Problem to work on: Exact copy, no pictures: return all the records as they stand.

* * * * * * * * *

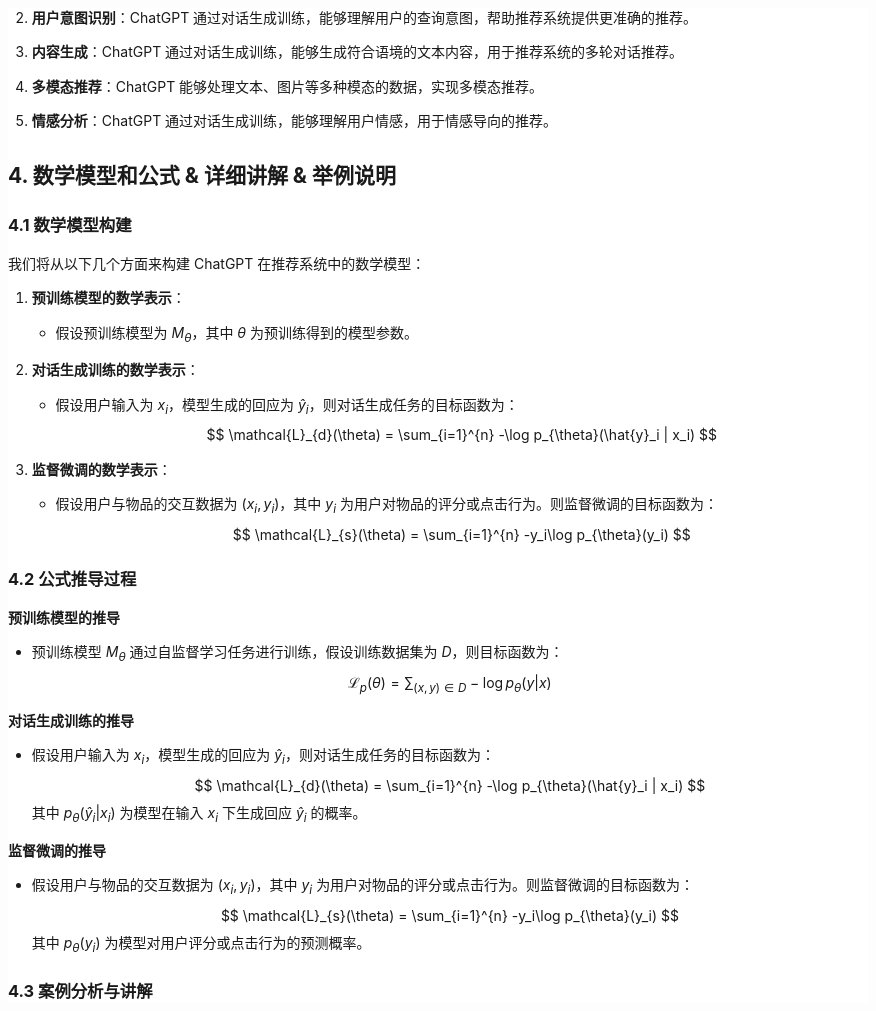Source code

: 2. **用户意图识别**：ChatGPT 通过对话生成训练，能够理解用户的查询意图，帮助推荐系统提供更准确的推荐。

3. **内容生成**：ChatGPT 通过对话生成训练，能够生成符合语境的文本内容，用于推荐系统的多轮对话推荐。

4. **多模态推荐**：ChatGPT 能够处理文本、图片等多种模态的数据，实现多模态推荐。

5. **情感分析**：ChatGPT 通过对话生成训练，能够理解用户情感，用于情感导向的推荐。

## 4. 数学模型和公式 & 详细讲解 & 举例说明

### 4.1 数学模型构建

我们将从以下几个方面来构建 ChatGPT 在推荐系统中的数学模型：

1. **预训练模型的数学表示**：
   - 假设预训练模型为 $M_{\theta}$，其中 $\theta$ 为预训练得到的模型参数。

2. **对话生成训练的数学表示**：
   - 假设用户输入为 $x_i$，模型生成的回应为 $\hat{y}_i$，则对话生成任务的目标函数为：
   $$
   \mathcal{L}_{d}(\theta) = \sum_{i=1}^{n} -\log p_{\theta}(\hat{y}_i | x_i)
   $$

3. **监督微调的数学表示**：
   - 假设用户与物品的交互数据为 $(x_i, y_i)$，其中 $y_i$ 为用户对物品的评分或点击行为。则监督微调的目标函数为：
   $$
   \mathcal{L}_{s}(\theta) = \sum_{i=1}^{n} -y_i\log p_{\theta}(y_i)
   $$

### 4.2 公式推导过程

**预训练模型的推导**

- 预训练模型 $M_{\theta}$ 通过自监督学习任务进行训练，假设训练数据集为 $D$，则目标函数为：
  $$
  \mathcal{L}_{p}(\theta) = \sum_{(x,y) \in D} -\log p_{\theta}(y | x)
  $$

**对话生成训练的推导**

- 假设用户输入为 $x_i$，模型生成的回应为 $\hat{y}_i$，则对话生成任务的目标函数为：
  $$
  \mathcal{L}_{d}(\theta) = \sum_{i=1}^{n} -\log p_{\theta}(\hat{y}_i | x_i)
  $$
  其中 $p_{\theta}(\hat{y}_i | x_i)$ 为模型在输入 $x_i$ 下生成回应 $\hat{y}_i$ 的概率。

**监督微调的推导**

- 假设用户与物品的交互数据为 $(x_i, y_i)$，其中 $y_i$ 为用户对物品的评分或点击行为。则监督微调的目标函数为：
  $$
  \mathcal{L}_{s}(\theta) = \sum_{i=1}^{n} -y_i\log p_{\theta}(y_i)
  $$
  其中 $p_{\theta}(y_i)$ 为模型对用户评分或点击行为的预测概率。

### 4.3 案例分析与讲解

* * * * * * * * *

The completed task:
Source code

: 2. **用户意图识别**：ChatGPT 通过对话生成训练，能够理解用户的查询意图，帮助推荐系统提供更准确的推荐。

3. **内容生成**：ChatGPT 通过对话生成训练，能够生成符合语境的文本内容，用于推荐系统的多轮对话推荐。

4. **多模态推荐**：ChatGPT 能够处理文本、图片等多种模态的数据，实现多模态推荐。

5. **情感分析**：ChatGPT 通过对话生成训练，能够理解用户情感，用于情感导向的推荐。

## 4. 数学模型和公式 & 详细讲解 & 举例说明

### 4.1 数学模型构建

我们将从以下几个方面来构建 ChatGPT 在推荐系统中的数学模型：

1. **预训练模型的数学表示**：
   - 假设预训练模型为 $M_{\theta}$，其中 $\theta$ 为预训练得到的模型参数。

2. **对话生成训练的数学表示**：
   - 假设用户输入为 $x_i$，模型生成的回应为 $\hat{y}_i$，则对话生成任务的目标函数为：
   $$
   \mathcal{L}_{d}(\theta) = \sum_{i=1}^{n} -\log p_{\theta}(\hat{y}_i | x_i)
   $$

3. **监督微调的数学表示**：
   - 假设用户与物品的交互数据为 $(x_i, y_i)$，其中 $y_i$ 为用户对物品的评分或点击行为。则监督微调的目标函数为：
   $$
   \mathcal{L}_{s}(\theta) = \sum_{i=1}^{n} -y_i\log p_{\theta}(y_i)
   $$

### 4.2 公式推导过程

**预训练模型的推导**

- 预训练模型 $M_{\theta}$ 通过自监督学习任务进行训练，假设训练数据集为 $D$，则目标函数为：
  $$
  \mathcal{L}_{p}(\theta) = \sum_{(x,y) \in D} -\log p_{\theta}(y | x)
  $$

**对话生成训练的推导**

- 假设用户输入为 $x_i$，模型生成的回应为 $\hat{y}_i$，则对话生成任务的目标函数为：
  $$
  \mathcal{L}_{d}(\theta) = \sum_{i=1}^{n} -\log p_{\theta}(\hat{y}_i | x_i)
  $$
  其中 $p_{\theta}(\hat{y}_i | x_i)$ 为模型在输入 $x_i$ 下生成回应 $\hat{y}_i$ 的概率。

**监督微调的推导**

- 假设用户与物品的交互数据为 $(x_i, y_i)$，其中 $y_i$ 为用户对物品的评分或点击行为。则监督微调的目标函数为：
  $$
  \mathcal{L}_{s}(\theta) = \sum_{i=1}^{n} -y_i\log p_{\theta}(y_i)
  $$
  其中 $p_{\theta}(y_i)$ 为模型对用户评分或点击行为的预测概率。

### 4.3 案例分析与讲解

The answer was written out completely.